§ **EXERCISE**: Which lines in the items below contain the word "bars", matching case exactly? Copy out each of those lines.

§ **RECORD EXCERPTS**:
>>>>>
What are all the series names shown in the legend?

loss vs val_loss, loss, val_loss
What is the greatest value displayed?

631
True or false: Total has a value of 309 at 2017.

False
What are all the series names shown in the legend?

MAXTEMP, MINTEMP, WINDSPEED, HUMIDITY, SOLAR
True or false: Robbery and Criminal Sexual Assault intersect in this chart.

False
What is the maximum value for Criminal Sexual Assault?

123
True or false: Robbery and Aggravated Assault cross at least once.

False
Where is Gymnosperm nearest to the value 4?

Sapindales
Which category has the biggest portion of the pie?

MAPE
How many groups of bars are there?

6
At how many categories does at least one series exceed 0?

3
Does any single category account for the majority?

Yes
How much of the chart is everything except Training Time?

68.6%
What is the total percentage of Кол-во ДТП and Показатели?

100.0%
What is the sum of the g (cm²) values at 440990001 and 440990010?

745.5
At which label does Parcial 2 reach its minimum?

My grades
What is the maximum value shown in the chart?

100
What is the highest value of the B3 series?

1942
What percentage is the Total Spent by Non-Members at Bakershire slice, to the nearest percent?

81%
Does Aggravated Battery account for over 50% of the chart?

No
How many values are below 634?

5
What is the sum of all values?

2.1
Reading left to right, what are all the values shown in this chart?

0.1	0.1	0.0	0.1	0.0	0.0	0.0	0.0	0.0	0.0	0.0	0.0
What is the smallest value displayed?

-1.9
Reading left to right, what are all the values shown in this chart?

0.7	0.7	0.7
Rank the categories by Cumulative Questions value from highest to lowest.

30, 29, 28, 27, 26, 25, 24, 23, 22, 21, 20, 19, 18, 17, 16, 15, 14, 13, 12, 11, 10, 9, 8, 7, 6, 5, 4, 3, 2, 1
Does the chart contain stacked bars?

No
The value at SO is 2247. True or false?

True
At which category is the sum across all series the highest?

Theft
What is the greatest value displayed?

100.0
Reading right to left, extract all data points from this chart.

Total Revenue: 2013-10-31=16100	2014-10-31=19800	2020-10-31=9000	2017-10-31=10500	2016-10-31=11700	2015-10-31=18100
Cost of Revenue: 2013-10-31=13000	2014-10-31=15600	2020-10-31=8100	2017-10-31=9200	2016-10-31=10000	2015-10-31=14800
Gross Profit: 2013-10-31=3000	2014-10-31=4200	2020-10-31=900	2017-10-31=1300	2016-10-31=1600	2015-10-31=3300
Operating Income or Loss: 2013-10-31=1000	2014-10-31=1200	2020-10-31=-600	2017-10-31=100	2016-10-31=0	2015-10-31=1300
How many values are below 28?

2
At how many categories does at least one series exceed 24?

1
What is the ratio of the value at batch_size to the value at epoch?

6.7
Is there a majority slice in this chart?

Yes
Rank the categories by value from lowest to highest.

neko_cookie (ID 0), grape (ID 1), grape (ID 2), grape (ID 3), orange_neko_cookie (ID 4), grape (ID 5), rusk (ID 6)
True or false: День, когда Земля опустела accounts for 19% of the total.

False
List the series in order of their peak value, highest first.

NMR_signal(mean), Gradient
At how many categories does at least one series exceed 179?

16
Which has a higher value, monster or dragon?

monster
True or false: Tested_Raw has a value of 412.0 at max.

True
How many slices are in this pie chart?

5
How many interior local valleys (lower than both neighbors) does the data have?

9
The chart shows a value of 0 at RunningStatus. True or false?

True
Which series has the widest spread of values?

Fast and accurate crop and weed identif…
<<<<<
§ **RESULT OF THIS EXERCISE**:
How many groups of bars are there?
Does the chart contain stacked bars?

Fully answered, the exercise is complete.